La loro domanda appare strana se letta nel contesto del cammino del Maestro con i suoi discepoli, perché è un cammino che si sta dimostrando certamente non destinato al potere e alla gloria dal punto di vista umano. Gesù più volte ricorda che sta andando verso il rifiuto, la condanna e la morte, e ha avvisato i suoi che a Gerusalemme non riceverà nessun scettro o trono. Ma l’evangelista non nasconde la difficoltà di comprensione che emerge spessissimo, come in questo caso, da parte degli amici di Gesù. Loro infatti continuamente discutono su come avere i primi posti d’onore in un Regno che purtroppo non hanno capito. E da qui nascono divisioni e contrasti dentro il gruppo degli amici, che davanti a potere e ricchezze finiscono per litigare.

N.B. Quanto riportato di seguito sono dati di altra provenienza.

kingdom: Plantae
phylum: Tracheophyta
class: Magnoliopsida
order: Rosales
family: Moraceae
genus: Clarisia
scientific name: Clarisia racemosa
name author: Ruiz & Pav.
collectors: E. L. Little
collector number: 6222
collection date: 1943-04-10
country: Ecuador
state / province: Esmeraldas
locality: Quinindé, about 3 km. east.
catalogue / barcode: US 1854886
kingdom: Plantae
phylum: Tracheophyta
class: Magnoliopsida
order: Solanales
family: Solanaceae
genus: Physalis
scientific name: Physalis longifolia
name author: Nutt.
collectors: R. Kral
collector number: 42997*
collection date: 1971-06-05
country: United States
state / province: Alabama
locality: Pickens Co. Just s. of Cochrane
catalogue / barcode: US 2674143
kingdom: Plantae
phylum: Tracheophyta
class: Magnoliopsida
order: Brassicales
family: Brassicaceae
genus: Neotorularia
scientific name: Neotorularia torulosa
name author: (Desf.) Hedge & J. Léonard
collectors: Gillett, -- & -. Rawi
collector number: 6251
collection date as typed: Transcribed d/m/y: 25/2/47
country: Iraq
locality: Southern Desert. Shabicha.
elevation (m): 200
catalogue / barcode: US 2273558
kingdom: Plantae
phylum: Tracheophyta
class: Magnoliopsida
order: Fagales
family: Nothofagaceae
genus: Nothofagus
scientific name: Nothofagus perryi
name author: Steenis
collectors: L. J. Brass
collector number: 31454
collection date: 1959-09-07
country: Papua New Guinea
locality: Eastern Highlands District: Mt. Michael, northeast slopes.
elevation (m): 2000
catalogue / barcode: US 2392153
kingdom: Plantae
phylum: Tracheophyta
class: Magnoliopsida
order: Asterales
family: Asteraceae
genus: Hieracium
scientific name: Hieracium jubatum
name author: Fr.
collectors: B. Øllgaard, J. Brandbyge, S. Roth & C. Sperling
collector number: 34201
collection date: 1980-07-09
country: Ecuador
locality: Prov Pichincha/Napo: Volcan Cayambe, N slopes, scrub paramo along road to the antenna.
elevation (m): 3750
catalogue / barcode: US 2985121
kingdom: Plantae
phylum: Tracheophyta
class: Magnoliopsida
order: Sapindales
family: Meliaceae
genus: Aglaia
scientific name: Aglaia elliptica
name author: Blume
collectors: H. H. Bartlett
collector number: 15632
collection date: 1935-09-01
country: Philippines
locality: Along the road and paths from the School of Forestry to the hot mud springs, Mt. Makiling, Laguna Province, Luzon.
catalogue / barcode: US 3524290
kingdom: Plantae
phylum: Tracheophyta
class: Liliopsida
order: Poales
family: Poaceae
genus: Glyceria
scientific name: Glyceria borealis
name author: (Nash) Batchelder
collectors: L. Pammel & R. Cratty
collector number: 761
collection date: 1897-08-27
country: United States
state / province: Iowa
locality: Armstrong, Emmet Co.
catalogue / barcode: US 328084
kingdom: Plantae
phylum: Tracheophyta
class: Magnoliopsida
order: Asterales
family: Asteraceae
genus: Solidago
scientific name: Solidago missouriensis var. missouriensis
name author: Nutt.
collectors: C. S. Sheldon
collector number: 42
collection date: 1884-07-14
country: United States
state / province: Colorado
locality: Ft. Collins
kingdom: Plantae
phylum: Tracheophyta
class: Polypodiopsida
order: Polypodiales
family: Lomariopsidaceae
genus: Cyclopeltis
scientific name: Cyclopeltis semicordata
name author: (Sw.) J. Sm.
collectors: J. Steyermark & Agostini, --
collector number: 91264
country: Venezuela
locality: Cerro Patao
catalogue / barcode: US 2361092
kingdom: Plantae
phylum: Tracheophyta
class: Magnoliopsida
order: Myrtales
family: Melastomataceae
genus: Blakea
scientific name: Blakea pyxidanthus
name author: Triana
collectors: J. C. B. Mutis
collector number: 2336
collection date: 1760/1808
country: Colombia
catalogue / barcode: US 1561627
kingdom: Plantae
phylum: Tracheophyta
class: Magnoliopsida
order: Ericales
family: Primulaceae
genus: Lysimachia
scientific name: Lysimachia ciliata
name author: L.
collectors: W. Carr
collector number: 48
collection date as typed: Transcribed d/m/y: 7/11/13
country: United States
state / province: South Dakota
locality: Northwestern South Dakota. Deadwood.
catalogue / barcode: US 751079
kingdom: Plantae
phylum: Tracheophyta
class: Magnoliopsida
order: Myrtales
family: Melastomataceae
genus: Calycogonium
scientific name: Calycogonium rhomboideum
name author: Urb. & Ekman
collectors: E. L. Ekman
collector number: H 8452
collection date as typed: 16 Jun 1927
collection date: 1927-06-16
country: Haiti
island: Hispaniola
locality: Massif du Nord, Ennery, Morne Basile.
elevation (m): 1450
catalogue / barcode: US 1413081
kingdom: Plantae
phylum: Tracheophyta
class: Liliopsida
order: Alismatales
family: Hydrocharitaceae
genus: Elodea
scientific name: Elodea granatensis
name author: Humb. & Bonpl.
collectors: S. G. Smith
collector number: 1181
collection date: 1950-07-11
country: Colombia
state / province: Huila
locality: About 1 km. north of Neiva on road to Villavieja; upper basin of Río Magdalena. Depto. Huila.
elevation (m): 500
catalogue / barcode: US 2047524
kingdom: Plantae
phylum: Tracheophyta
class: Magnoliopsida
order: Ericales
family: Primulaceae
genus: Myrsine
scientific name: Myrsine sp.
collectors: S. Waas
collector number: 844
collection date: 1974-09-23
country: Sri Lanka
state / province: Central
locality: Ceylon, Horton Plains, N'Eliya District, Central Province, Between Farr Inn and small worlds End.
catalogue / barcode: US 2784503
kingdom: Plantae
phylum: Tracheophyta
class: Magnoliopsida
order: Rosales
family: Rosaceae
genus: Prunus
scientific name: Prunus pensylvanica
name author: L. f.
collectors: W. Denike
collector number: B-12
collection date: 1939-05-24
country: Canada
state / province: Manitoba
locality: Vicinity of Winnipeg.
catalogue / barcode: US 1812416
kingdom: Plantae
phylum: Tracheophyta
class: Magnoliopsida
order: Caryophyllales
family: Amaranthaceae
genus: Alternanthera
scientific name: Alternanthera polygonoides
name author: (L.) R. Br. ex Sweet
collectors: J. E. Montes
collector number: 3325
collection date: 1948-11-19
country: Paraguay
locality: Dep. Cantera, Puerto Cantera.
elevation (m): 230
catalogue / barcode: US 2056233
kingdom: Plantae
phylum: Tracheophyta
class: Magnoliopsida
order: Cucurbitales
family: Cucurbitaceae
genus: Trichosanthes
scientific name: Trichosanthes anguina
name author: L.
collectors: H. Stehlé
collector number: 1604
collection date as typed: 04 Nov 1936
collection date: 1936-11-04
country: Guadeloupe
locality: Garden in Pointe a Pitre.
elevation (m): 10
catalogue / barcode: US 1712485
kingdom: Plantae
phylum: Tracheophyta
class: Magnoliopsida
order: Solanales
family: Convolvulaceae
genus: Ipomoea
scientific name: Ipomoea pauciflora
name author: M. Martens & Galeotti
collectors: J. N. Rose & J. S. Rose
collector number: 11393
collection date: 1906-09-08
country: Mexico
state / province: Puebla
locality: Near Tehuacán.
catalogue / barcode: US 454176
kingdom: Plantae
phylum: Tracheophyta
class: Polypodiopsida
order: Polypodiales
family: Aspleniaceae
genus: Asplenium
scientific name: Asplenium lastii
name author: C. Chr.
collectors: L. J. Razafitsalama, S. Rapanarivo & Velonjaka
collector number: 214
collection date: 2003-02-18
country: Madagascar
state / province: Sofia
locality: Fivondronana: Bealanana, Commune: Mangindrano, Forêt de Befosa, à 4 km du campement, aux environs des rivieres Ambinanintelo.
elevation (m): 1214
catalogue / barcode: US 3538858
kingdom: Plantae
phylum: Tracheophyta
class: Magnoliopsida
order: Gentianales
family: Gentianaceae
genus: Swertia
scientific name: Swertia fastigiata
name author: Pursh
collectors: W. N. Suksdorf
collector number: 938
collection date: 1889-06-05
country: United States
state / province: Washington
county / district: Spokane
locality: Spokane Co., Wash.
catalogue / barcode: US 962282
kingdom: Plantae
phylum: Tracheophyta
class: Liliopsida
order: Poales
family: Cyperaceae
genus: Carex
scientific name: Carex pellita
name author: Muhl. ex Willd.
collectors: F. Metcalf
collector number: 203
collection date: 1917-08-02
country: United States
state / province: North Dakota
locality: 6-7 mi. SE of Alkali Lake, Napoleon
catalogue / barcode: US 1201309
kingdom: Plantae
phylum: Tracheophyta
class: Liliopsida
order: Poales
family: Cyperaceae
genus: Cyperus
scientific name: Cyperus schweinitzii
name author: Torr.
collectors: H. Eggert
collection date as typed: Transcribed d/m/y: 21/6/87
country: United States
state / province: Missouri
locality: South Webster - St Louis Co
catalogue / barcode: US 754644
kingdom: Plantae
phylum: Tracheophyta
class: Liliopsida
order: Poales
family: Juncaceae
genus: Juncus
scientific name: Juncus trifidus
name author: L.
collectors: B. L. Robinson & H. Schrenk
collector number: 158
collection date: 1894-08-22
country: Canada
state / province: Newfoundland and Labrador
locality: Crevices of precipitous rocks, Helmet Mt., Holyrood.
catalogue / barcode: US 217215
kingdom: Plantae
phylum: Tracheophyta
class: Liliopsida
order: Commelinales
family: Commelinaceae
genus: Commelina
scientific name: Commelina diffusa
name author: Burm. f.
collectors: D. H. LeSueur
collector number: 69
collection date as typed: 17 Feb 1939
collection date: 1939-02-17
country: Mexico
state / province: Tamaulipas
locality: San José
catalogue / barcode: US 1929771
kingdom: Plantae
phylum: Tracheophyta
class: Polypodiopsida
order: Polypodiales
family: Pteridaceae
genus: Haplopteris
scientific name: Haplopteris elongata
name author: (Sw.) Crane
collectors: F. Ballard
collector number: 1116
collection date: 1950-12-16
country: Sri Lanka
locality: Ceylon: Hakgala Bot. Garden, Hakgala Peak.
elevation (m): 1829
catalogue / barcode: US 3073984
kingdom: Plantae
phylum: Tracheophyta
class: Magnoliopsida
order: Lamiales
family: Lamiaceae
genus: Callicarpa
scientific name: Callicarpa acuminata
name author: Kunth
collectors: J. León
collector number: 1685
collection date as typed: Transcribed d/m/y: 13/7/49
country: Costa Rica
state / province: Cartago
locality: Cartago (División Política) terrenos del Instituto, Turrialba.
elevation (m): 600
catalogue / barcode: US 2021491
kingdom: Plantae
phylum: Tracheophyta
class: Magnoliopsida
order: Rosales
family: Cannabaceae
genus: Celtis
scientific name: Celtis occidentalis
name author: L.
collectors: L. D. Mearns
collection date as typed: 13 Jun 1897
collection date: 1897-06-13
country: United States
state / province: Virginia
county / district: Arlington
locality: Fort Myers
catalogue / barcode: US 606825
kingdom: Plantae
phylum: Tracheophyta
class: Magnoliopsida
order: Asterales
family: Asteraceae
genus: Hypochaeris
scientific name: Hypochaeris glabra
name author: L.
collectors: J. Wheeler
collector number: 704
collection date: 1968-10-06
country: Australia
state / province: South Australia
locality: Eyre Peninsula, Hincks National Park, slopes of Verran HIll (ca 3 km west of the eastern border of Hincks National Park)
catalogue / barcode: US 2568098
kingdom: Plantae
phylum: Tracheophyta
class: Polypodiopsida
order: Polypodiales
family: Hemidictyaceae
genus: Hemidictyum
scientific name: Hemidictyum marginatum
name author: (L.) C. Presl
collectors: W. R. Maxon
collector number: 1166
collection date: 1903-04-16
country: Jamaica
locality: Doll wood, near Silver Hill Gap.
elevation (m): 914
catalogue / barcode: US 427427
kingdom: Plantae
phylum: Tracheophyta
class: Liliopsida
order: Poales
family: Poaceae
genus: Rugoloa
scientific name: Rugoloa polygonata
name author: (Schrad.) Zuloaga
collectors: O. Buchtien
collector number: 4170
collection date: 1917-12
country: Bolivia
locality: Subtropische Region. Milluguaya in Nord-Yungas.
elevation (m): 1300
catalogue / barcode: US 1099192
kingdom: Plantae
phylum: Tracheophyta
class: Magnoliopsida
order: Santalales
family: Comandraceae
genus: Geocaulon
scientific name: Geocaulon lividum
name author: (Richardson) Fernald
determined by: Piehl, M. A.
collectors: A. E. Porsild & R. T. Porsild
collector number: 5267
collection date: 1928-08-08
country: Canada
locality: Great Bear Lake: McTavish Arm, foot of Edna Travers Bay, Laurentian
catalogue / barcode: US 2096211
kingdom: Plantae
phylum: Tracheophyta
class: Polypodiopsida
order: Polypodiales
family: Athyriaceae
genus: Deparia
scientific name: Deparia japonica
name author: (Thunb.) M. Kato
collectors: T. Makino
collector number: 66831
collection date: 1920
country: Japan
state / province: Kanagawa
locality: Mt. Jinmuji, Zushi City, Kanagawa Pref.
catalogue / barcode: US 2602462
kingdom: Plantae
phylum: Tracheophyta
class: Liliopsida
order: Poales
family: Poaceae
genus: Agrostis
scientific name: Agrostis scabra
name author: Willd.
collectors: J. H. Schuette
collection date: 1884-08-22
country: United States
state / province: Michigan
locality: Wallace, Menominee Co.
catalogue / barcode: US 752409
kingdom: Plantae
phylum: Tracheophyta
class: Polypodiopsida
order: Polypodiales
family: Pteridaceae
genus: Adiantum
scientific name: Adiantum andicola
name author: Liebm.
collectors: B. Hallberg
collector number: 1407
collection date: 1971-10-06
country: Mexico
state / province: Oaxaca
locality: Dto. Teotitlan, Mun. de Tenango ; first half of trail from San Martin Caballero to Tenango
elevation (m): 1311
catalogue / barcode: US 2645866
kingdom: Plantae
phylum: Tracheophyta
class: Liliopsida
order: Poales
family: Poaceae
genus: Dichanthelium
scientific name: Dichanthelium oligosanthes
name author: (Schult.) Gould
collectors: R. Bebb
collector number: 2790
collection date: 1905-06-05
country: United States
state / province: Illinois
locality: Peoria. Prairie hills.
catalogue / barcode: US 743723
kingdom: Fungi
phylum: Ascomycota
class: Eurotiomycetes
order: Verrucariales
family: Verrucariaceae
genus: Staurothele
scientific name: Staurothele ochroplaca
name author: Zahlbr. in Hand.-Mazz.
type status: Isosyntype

Possiamo davvero riconoscere qui una sintesi della Storia dell’umanità e anche, confessiamolo, in larga parte della storia della stessa Chiesa: dividersi e lottare per avere potere, privilegi, ricchezza e onore. Tutto questo è iniziato fin dai primi discepoli, quindi non stupisce di ritrovarlo nella comunità dei cristiani anche lungo i secoli e anche oggi. I cristiani, nati come unica Chiesa, proprio a causa del potere si sono divisi in diverse Confessioni, creando scismi e addirittura guerre sanguinose tra loro.
“Tra voi non è così…” dice subito Gesù ai suoi stolti e litigiosi amici, indicando la vera strada che porta al Regno di Dio e a trovare il proprio posto: è la strada del servizio.
Per salire in alto bisogna abbassarsi, chinarsi concretamente l’uno per l’altro. La strada verso l’altra persona è abbassarsi al livello delle sue difficoltà e bisogni per prendersene carico. Stare vicino a Gesù è fare la strada che dal cielo ha portato il Figlio di Dio sulla terra, con un abbassamento che davvero lo ha reso grande e che fa grandi noi, rendendo il mondo più unito e luminoso. Gesù ribadisce con fermezza che è venuto a dare la vita. Non è venuto a prendere le vite degli altri e metterle al proprio servizio. Prendere e usare le vite degli altri è il potere fine a sé stesso che sterilizza le relazioni e alla fine crea divisioni e guerre.
Pensando ai colori sgargianti che rendevano la regina Elisabetta ben visibile, quale è il “colore” sgargiante e ben riconoscibile che ha reso Gesù ben riconoscibile in ogni circostanza e anche da lontano? È lo stesso “colore” che siamo chiamati ad indossare anche noi come abito, ed è il colore del servizio. Il colore del cristiano è il servizio anche a piccole dosi, gratuito e sincero, un colore che è sempre sgargiante e subito riconoscibile. Il colore del servizio ci rende tutti re e regine, rende nobile la nostra vita anche nel piccolo delle nostre vite e nella semplicità feriale delle nostre giornate. Indossando il colore del servizio, il colore di Gesù, tutti ci riconosceranno per quello che siamo dentro e riconosceranno che proprio lì dove siamo noi c’è tutto il Regno di Dio.